§ Texto proporcionado

* * *

Por un año, Bogotá ha padecido continuas y violentas protestas, desde el pasado 9 de septiembre hasta hoy, el vandalismo alzó vuelo en la ciudad y desde los últimos cuatro meses y medio se radicó en tres localidades que a diario deben soportar los bloqueos, extorsiones, peajes ilegales, destrozos a sus viviendas e incluso daños a su salud mental.
La presión que ha ejercido el vandalismo sobre la ciudad ha generado, además de los 26 mil millones de pesos en daños (28 abril – 9 septiembre), la pérdida y deterioro de espacio público y un efecto de desplazamiento urbano que obliga a que familias enteras tengan que trasladarse de sus barrios por amenazas y por las permanentes manifestaciones violentas, que van acompañadas del aumento en la delincuencia, ligadas algunas con presencia de microtráfico.

* * *

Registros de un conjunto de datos
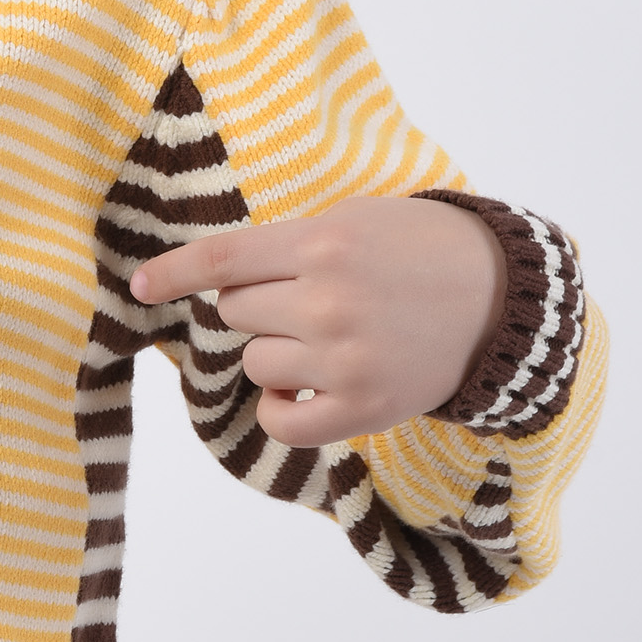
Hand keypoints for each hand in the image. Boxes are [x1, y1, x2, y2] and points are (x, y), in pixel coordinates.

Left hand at [127, 195, 505, 447]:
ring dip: (276, 353)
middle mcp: (328, 302)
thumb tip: (214, 280)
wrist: (502, 299)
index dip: (172, 273)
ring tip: (329, 339)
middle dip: (259, 305)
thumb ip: (286, 246)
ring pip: (253, 363)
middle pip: (234, 312)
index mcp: (322, 245)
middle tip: (310, 298)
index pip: (222, 260)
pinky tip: (303, 391)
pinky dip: (280, 408)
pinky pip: (280, 420)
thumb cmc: (419, 250)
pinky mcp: (362, 409)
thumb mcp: (354, 221)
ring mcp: (344, 360)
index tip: (138, 286)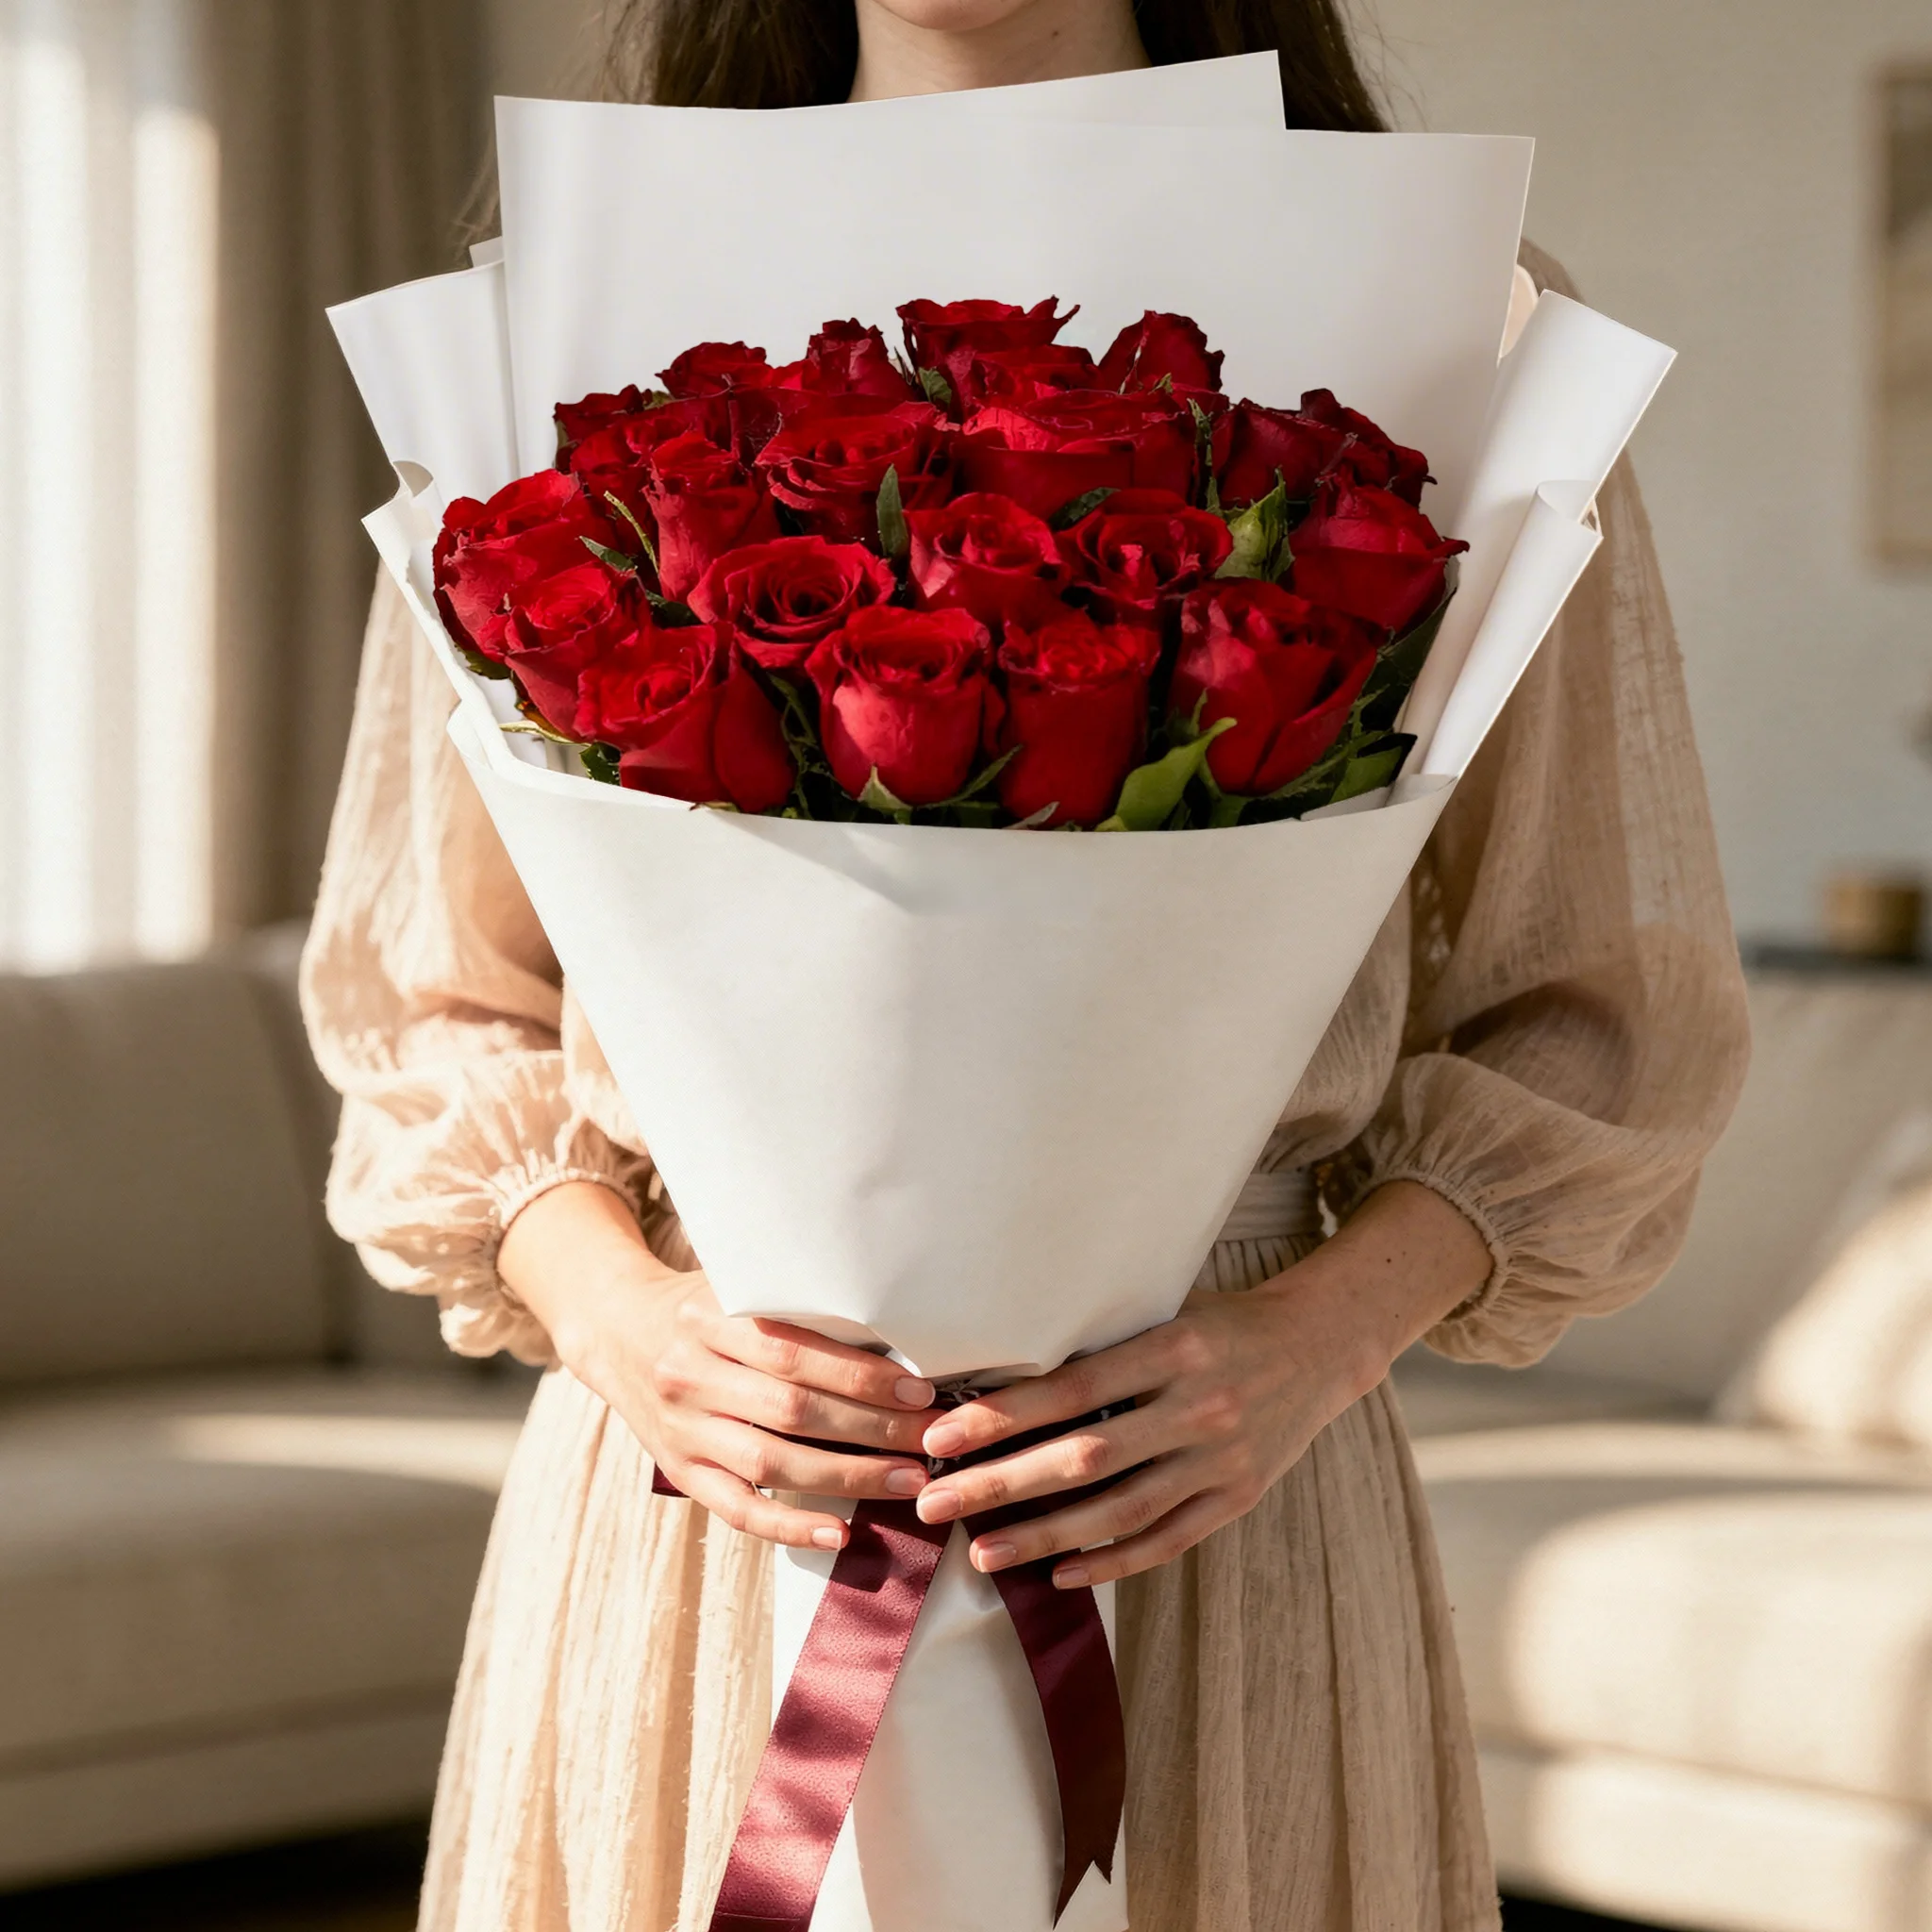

* * *

§ Tus tareas
1: Resume en dos oraciones el texto sobre el vandalismo en Bogotá.
2: Actualiza el pasaje del texto sobre el vandalismo en Bogotá que empieza con las palabras "La presión que" y termina con "presencia de microtráfico.", y escríbelo de nuevo con "hogares enteros" en lugar de "familias enteras".
3: Según el texto sobre el vandalismo en Bogotá, ¿en cuántas localidades se ha radicado el vandalismo durante los últimos cuatro meses y medio?

§ Respuestas
1: Desde el 9 de septiembre, Bogotá ha padecido protestas continuas y violentas durante un año. En los últimos cuatro meses y medio, el vandalismo se ha radicado en tres localidades que soportan bloqueos, extorsiones, peajes ilegales, destrozos y daños a la salud mental, y además de 26 mil millones de pesos en daños ha causado pérdida de espacio público y un desplazamiento urbano que obliga a familias enteras a dejar sus barrios.

2:
La presión que ha ejercido el vandalismo sobre la ciudad ha generado, además de los 26 mil millones de pesos en daños (28 abril – 9 septiembre), la pérdida y deterioro de espacio público y un efecto de desplazamiento urbano que obliga a que hogares enteros tengan que trasladarse de sus barrios por amenazas y por las permanentes manifestaciones violentas, que van acompañadas del aumento en la delincuencia, ligadas algunas con presencia de microtráfico.

3: En tres localidades.